§ **MATERIAL FOR THE TASK**

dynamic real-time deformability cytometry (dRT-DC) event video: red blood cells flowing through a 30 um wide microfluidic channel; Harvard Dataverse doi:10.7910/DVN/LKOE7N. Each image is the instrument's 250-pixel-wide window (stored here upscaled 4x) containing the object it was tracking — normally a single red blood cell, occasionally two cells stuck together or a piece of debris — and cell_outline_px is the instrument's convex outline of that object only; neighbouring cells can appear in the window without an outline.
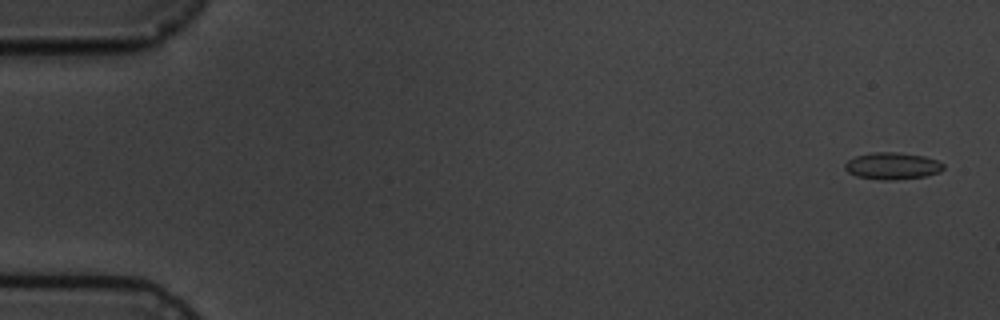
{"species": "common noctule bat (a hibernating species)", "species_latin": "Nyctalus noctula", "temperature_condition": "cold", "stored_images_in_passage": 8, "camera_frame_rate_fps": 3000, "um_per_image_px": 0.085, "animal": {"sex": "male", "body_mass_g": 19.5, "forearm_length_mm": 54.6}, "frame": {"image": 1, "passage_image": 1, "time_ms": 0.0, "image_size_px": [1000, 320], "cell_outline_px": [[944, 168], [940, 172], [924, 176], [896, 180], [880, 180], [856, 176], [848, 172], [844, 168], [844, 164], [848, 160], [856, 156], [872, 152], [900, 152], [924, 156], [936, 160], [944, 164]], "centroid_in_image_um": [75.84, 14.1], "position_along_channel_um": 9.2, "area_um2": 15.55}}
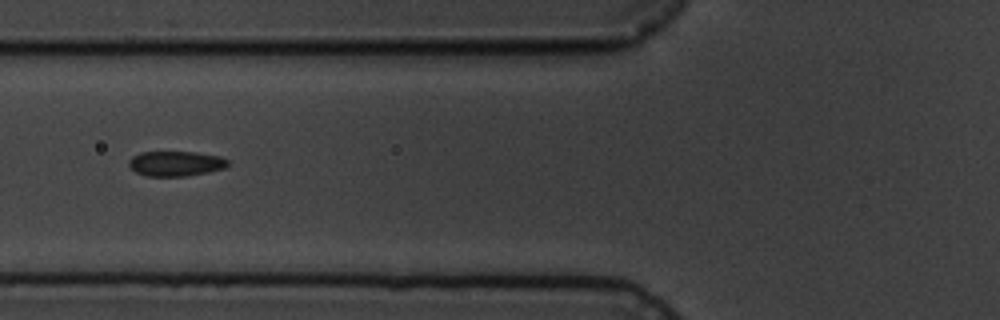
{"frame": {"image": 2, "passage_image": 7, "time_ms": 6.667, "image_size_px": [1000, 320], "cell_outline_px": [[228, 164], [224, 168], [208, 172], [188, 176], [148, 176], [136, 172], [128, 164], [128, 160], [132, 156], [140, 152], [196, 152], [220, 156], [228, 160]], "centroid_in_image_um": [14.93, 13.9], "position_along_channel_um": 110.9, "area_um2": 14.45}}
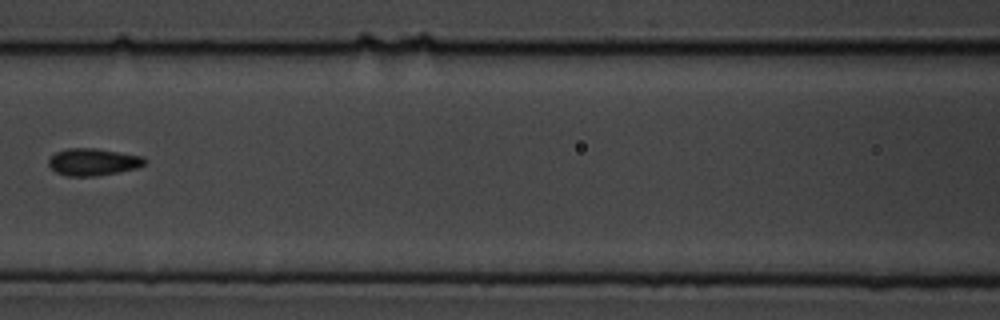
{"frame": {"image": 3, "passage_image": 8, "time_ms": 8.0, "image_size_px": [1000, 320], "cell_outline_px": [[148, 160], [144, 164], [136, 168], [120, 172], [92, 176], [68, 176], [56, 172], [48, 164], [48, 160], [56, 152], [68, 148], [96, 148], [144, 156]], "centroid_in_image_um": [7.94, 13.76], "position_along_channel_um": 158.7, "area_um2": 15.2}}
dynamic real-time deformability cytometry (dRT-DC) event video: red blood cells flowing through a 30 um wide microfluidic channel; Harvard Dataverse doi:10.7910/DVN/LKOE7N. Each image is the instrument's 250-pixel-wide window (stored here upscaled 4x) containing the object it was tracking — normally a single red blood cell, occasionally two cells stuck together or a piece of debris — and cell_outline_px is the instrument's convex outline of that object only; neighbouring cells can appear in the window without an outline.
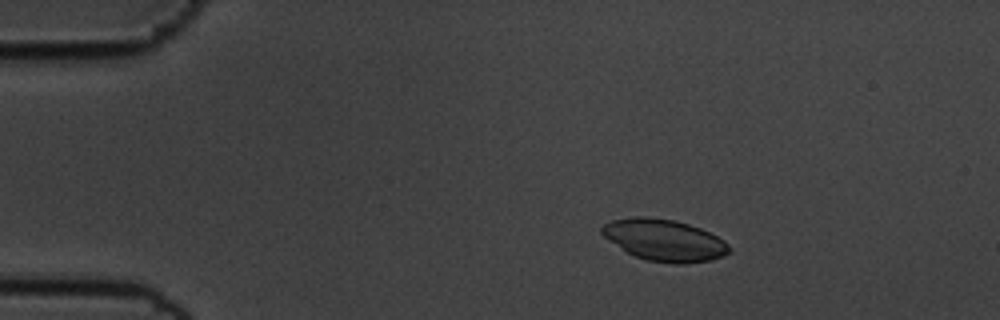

§ **WHAT YOU NEED TO DO**
Using the material above, retype each entry exactly and omit the pictures.

§ **SOLUTION FOR THIS EXERCISE**
dynamic real-time deformability cytometry (dRT-DC) event video: red blood cells flowing through a 30 um wide microfluidic channel; Harvard Dataverse doi:10.7910/DVN/LKOE7N. Each image is the instrument's 250-pixel-wide window (stored here upscaled 4x) containing the object it was tracking — normally a single red blood cell, occasionally two cells stuck together or a piece of debris — and cell_outline_px is the instrument's convex outline of that object only; neighbouring cells can appear in the window without an outline.
{"species": "common noctule bat (a hibernating species)", "species_latin": "Nyctalus noctula", "temperature_condition": "cold", "stored_images_in_passage": 8, "camera_frame_rate_fps": 3000, "um_per_image_px": 0.085, "animal": {"sex": "male", "body_mass_g": 19.5, "forearm_length_mm": 54.6}, "frame": {"image": 1, "passage_image": 1, "time_ms": 0.0, "image_size_px": [1000, 320], "cell_outline_px": [[944, 168], [940, 172], [924, 176], [896, 180], [880, 180], [856, 176], [848, 172], [844, 168], [844, 164], [848, 160], [856, 156], [872, 152], [900, 152], [924, 156], [936, 160], [944, 164]], "centroid_in_image_um": [75.84, 14.1], "position_along_channel_um": 9.2, "area_um2": 15.55}}
{"frame": {"image": 2, "passage_image": 7, "time_ms": 6.667, "image_size_px": [1000, 320], "cell_outline_px": [[228, 164], [224, 168], [208, 172], [188, 176], [148, 176], [136, 172], [128, 164], [128, 160], [132, 156], [140, 152], [196, 152], [220, 156], [228, 160]], "centroid_in_image_um": [14.93, 13.9], "position_along_channel_um": 110.9, "area_um2": 14.45}}
{"frame": {"image": 3, "passage_image": 8, "time_ms": 8.0, "image_size_px": [1000, 320], "cell_outline_px": [[148, 160], [144, 164], [136, 168], [120, 172], [92, 176], [68, 176], [56, 172], [48, 164], [48, 160], [56, 152], [68, 148], [96, 148], [144, 156]], "centroid_in_image_um": [7.94, 13.76], "position_along_channel_um": 158.7, "area_um2": 15.2}}
dynamic real-time deformability cytometry (dRT-DC) event video: red blood cells flowing through a 30 um wide microfluidic channel; Harvard Dataverse doi:10.7910/DVN/LKOE7N. Each image is the instrument's 250-pixel-wide window (stored here upscaled 4x) containing the object it was tracking — normally a single red blood cell, occasionally two cells stuck together or a piece of debris — and cell_outline_px is the instrument's convex outline of that object only; neighbouring cells can appear in the window without an outline.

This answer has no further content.